Women’s groups are applauding the Institute of Medicine’s recent recommendations that all health insurers cover preventive services like contraception and annual visits at no cost. This overtly political “determination” goes hand in hand with the Affordable Care Act, which requires health plans to cover a wide variety of women’s services, determined by the Department of Health and Human Services.

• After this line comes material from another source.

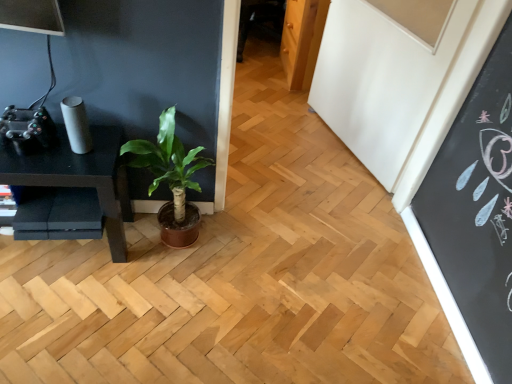
The image size is (512, 384). I want to click on black matte table at left, so click(x=80, y=177).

It’s interesting that 40 years after the feminist movement, women on the left are the only ones still talking about women’s bodies. They are entirely focused on negotiating healthcare policies that address a woman’s reproductive tract and nothing else. Left out of the conversation is what these recommendations mean for our economy – and what that means for women.


It’s true women have unique healthcare needs – especially during their childbearing years. Women account for two-thirds of the dollars spent on healthcare and take more prescription drugs than men. What’s more, women make the majority of decisions pertaining to their families’ healthcare needs. So we might say women often have the most at stake in preserving high-quality medical treatment centered on patient choice.


But I disagree strongly with the recent determinations made by the Institute of Medicine and supported by our new healthcare policy. A successful healthcare system is one that allows for the greatest freedom of choice. Unfortunately, these recommendations do just the opposite, namely, discouraging individual involvement and control over healthcare decisions.


Any system that provides a good or service for free for everyone – or, in this case, for all women – cannot sustain itself. Ultimately, policies like this will result in patients having fewer choices, a decline in quality of care and an increase in costs for all. By forcing an insurance company to cover contraception, maternity care, breast-feeding support, domestic-violence counseling (and on and on), companies will simply shift the cost of doing business. Instead of having women who use those specific services pay for the coverage, companies will ask someone else to pay for it. Of course, this is why the Affordable Care Act had to be coupled with the individual mandate.


I’ve had this debate with women like Marcia Greenberger of the National Women’s Law Center before. Gender-based pricing makes people uncomfortable. But too often it’s misunderstood. Objecting to the notion of providing all medical services for free to all women is not baseless gender discrimination; it’s an attempt to deal with an economic reality.


Gender-based pricing exists in other insurance areas. For instance, young men pay higher car insurance premiums because of their gender and risk pool. It might not seem fair, but it’s not spiteful discrimination.


Still, the question remains how best to help women who want greater access to birth control, for instance, but can’t afford it. The Democrats’ answer is to create a highly regulated health insurance industry, in which premiums will become more expensive for the average person. But some rational, market-based reforms could have gone a long way to expanding health services in an affordable way.


When women try to negotiate specific advantages for themselves, they lose sight of the bigger picture. Perhaps women ought to be asking what’s more important: that the government subsidizes birth control or that they bankrupt the nation?